The word gauh, which usually means “cow,” is the cause of some confusion. Does this mean that God appears to the Apsaras as a cow? Prabodhananda Saraswati solves this problem in the following way: “The word gauh should be understood here to be derived from the verbal root gai, ‘to sing.’ The name thus means ‘one whose form is revealed by song.’ ” It is explained here that the deity described as invisible is called Prakasini, visible only in the heart of his devotees. The deity that remains on earth is the one worshiped by the human beings who are Brahman-realized.
78. avirbhava-tirobhava sva-pade tisthati |
tamasi rajasi sattviki manusi vijñana-ghana ananda-ghanah
sac-cid-anandaika-rase bhakti-yoge tisthati ||
The murti that is sometimes manifest and sometimes unmanifest remains in his own abode. His forms, whether human or in the modes of ignorance, passion, or goodness, are the embodiment of spiritual realization and joy, and are permanently situated in bhakti-yoga, exclusively characterized by eternity, knowledge, and bliss.
More details are given here about the deity who in texts 33 and 75 was described as having gone to his own abode (Vaikuntha). Prabodhananda Saraswati comments that this murti, which is “sometimes manifest and sometimes unmanifest,” occasionally descends to this world and at other times remains situated in his own abode (sva-pade). The word sva-pade is taken as significant by Sri Prabodhananda and indicates that in his opinion this Deity is the source of Mathura’s other eleven deities. “His own abode” is Goloka, which, Sri Prabodhananda says, is a special manifestation of earthly Vrndavana.
Sri Prabodhananda hears this deity speaking about his manifest and unmanifest pastimes in Vrindavana in the following verses, which he attributes to the Gautamiya-tantra:26
This beautiful land of Vrindavana is my eternal abode. The woods that extend for five yojanas are veritably my own body. The Kalindi River, which flows through it, is the Susumna channel that carries the currents of pure nectar. Living there in subtle form are the gods and other beings, and I, who am the essence of all the gods, never abandon this wood at any time. In every age, I am sometimes manifest and sometimes unmanifest, but this effulgent, transcendental aspect of my abode is not perceptible to the mundane sense of sight.
Although his different forms appearing in the world are apparently in different modes of nature (animal forms, godly forms, and so on), they are not under the influence of material nature.
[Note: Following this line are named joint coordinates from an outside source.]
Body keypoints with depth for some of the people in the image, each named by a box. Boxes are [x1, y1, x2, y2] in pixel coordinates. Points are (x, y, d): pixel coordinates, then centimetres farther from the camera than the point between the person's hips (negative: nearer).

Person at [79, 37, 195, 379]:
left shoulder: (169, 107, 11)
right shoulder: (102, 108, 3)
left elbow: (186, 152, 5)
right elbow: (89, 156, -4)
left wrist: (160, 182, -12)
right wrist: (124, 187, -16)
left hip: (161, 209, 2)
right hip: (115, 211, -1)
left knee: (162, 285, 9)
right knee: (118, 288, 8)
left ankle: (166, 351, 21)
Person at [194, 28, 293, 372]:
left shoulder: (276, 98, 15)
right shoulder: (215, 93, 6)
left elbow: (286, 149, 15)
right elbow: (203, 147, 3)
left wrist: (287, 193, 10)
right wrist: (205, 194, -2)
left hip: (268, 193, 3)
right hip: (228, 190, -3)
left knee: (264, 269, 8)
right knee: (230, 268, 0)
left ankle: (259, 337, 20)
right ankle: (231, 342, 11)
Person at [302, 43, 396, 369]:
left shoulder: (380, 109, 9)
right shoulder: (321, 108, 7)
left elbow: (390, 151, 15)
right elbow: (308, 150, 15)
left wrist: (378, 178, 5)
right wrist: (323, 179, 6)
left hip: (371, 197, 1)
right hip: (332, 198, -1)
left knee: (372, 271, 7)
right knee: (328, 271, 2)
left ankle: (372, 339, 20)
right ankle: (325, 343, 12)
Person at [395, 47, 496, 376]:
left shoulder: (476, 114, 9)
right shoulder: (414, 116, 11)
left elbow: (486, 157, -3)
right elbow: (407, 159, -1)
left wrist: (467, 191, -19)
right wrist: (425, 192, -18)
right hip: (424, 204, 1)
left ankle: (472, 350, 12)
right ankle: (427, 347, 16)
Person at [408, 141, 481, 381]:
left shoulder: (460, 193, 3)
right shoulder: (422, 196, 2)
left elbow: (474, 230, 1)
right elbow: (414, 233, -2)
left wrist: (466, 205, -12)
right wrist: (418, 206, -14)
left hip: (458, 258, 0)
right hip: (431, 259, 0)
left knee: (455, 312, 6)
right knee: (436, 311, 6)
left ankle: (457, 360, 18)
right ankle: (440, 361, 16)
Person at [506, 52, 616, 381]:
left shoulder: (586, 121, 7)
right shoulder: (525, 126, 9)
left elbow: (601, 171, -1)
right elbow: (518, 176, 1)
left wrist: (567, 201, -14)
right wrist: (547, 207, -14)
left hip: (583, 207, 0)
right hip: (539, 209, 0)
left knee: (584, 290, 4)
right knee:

His form is described here as being “the embodiment of spiritual realization and joy” and “permanently situated in bhakti-yoga, exclusively characterized by eternity, knowledge, and bliss.”
He can be perceived in the pure condition of bhakti-yoga by those who have knowledge (vijnana) characterized by realization of his form, qualities, and pastimes, which are the antithesis of unconscious matter. In explaining this, Prabodhananda Saraswati comments that the word ghanah in this verse means “solid” or “dense,” and thus ananda-ghanah means “solidified spiritual energy” or “spiritual energy that has taken form.” Ananda-ghanah (solidified joy) also indicates a form that is the antithesis of all distress. As Krishna is constituted of eternity, knowledge, and bliss, so too is pure devotion.